A puzzle that confounds solvers but rescues a toymaker
Burlington, Mass.
Sometimes being a reporter can make a person feel pretty silly. There we were, a bunch of grown-up "journalists," bent over with notebooks and minicameras, conducting an interview in a department store with a nine-year-old boy who had completed a puzzle.
Actually, Jonathan Cheyer had just won a contest and $500 by completing -- in a little over 48 seconds -- a hot-selling, mind-boggling puzzle that has managed to baffle corporate executives and graduate engineering students, Ideal Toy Corporation's Rubik's Cube.
But perhaps most important for Ideal, it has also managed to help rescue the toymaker from heavy financial losses.
The cube is a multicolored plastic puzzle with 27 subcubes that turn on vertical and horizontal axes. The object is to twist and turn the cube back to its original position of having the same color on each of the six sides. It is named after Erno Rubik, a Hungarian architecture and design professor, who invented it as an exercise for his students. Since Ideal began selling the cube in May 1980, more than 10 million have been sold.
Wearing a Rubik's Cube T-shirt that hung down to his knees, young Jonathan patiently answered all of the questions about how he got his first cube (for Christmas), how long he practices (four hours a day), and where he practices (everywhere).
A few feet away, the faces of beaming Ideal employees reflected more than the promotional value of the contest.
For a company that lost $15 million last year, Rubik's Cube is one of several new toys that came along just in time.
"The cube has been a big help to us," said Stuart Sims, Ideal's senior vice-president for marketing and product planning. "But it's only one of six products that has done well for us." Titles like Missing Link (another movable-segment puzzle), Team America toy motorcycles, Guzzler cars that run on a few drops of water, Dukes of Hazzard Road Racing, and Pretty Curls dolls have been selling well enough to all but ensure a profit this year.
For the company's first quarter, which ended in May, sales reached $35.9 million, compared with $21.7 million for the same quarter last year. Profits for the period totaled $905,000, against $64,000 in the first quarter of 1980.
Last year, Ideal got hit with a double whammy of high interest rates and customer resistance to high-priced toys, said Norman Siegler, Ideal's vice-president and chief financial officer. With interest rates in the 20 percent range, many retailers were unable to borrow the money needed to finance large inventories of toys for their shelves.
"Dealers held back longer than usual, then ordered in much lower quantities," Mr. Siegler said.
Then, many of the toys dealers did order stayed on the shelves, once moms and dads got a look at the prices. While the most expensive items this year carry a wholesale price of around $20, some toys last year sold at wholesale for $40, Siegler said. (Retail prices vary considerably because many toys are sold in discount stores.)
"We were merchandising a line of products that our customers [retailers] and consumers were not willing to accept," Siegler admitted. "Our dealers told us they wanted items with the highest possible dollar return for the shelf space. So we sent out a lot of high- ticket items."

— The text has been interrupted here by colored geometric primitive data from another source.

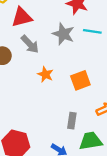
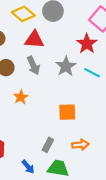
orange star: (45, 74) -> (21, 97), moved

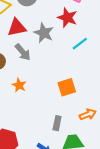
gray star: (66, 66) -> (44, 33), moved
cyan line: (92, 73) -> (80, 44), turned -49

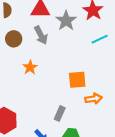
orange arrow: (88, 114) -> (94, 99), moved

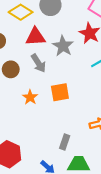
orange square: (77, 80) -> (60, 92), moved

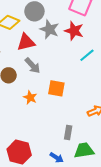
gray star: (63, 46) -> (49, 29), moved
orange square: (60, 92) -> (56, 88), turned 30

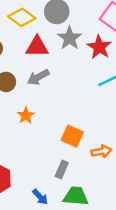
gray arrow: (33, 66) -> (38, 77), turned 90
orange square: (56, 88) -> (72, 136), moved

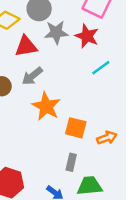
gray star: (70, 38) -> (56, 32), turned -30
orange star: (26, 116) -> (46, 106), moved, size x1.6

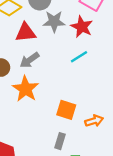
cyan line: (101, 68) -> (79, 57), moved
orange star: (46, 106) -> (26, 89), moved

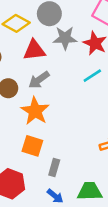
orange square: (66, 110) -> (32, 146), moved
gray rectangle: (60, 141) -> (54, 168), moved

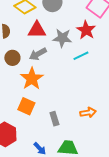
gray star: (65, 38) -> (62, 38), moved
gray rectangle: (54, 168) -> (54, 119), moved, turned -40

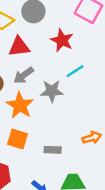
red star: (86, 30) -> (62, 40), moved
gray star: (62, 38) -> (52, 91), moved
gray rectangle: (54, 119) -> (53, 150), turned -64

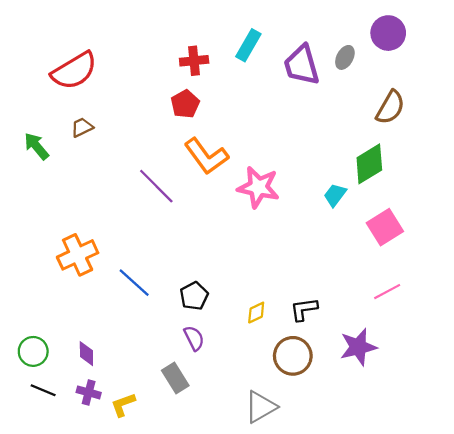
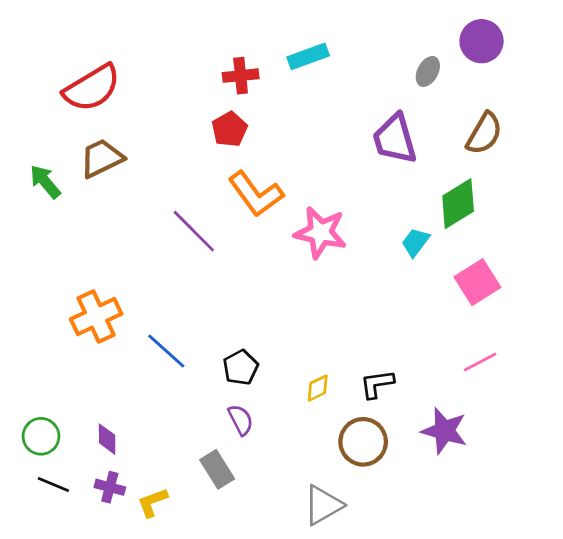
cyan rectangle: (248, 45) -> (308, 56), turned 40
purple trapezoid: (302, 65) -> (395, 139), moved
brown trapezoid: (82, 127) -> (102, 158), size x1.6
purple star: (358, 347) -> (444, 431), turned 30

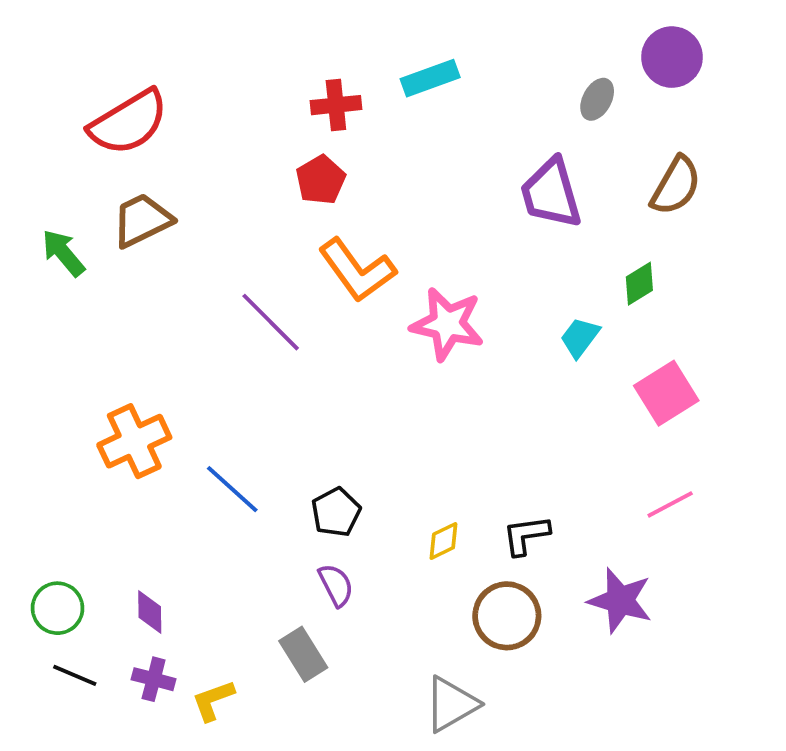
green diamond: (458, 204) -> (639, 284), size x0.6

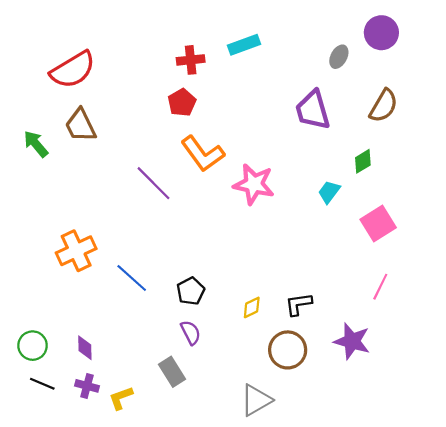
brown trapezoid: (142, 220) -> (80, 125), turned -90
pink line: (670, 504) -> (380, 287), turned -36

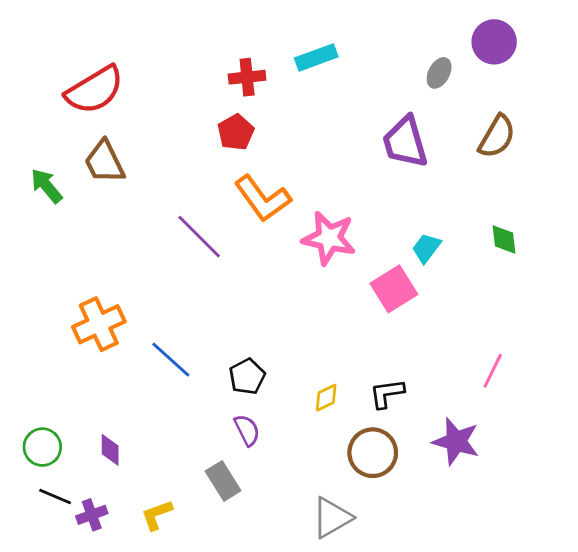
green diamond: (363, 161) -> (504, 240), moved, turned -65
pink square: (378, 223) -> (394, 289), moved
purple cross: (87, 386) -> (92, 515), moved, turned -35

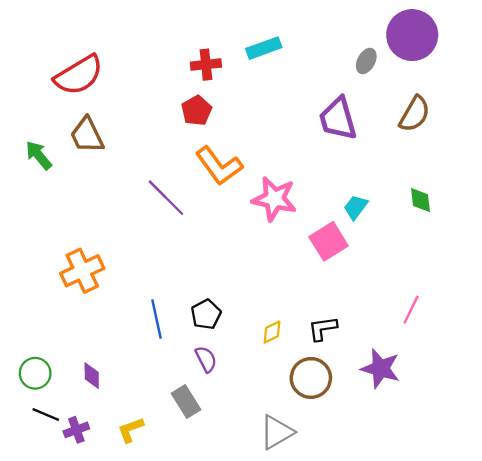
purple circle: (494, 42) -> (412, 35), size x1.4
blue line: (171, 360) -> (156, 319), moved, turned 36

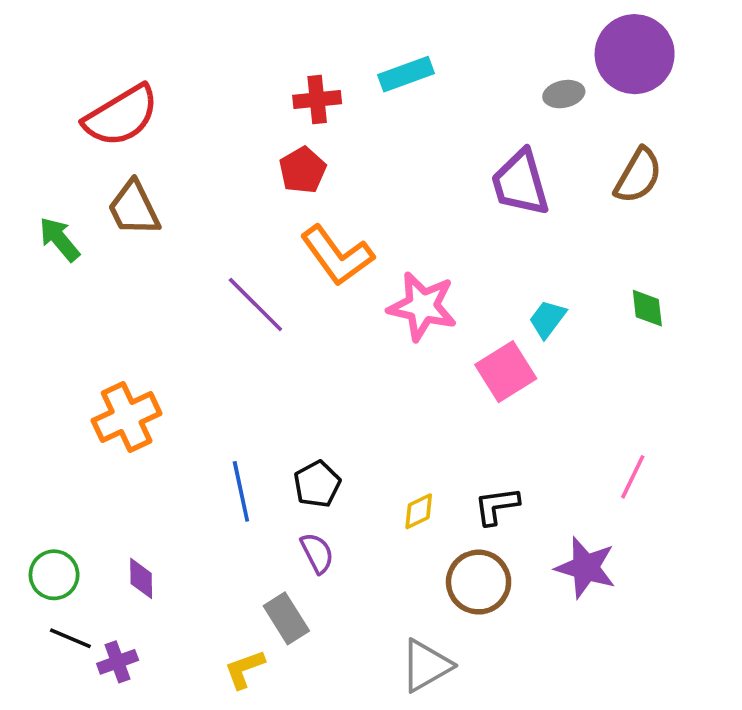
gray ellipse: (366, 61) -> (564, 94), turned 50
yellow L-shape: (131, 430) -> (245, 669), moved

But in his industry, says Mr. Sims, the pendulum-like shifts in tastes of the toy-buying public -- children and their parents -- can catch a company off guard. For example, when Ideal was developing toys for last Christmas -- a process that began more than a year earlier -- "the pendulum had been swinging to the high-priced electronic area, and we put a lot of development and support behind that." Because toymakers make about half their sales in the fourth quarter of the year, Christmas is the season for profits.
Last year, however, the economy failed to cooperate, leaving Ideal and other toy companies with a lot of electronic games and other expensive toys that were never sold.
This year, Ideal hopes to fare better with a line of lower-priced toys, including road-racing sets, dolls, toy cars and motorcycles, and, of course, Rubik's Cube, which retails for about $8.
In addition to millions of frustrated Rubik's Cube owners, the puzzle has generated at least two paperbacks books on how to solve it, both selling for $1. 95, which is 5 cents cheaper than the solution Ideal will send to customers who can't stand the aggravation any longer.
It has also spawned some cut-rate copies. Since there is no worldwide patent on Rubik's Cube, spurious cubes are coming from Hong Kong and Taiwan. Actually, the real Rubik's Cube is made in plants in Hong Kong and Taiwan, too.
While Ideal can keep track of the number of cubes it sells, it cannot accurately follow how many people actually solve it, as opposed to those who finally banish it to a drawer along with other unfinished projects. The number of successful "cubists" is probably growing much more slowly.
After almost a week, for example, I've only figured out how to get one side to have the same color. Five more to go.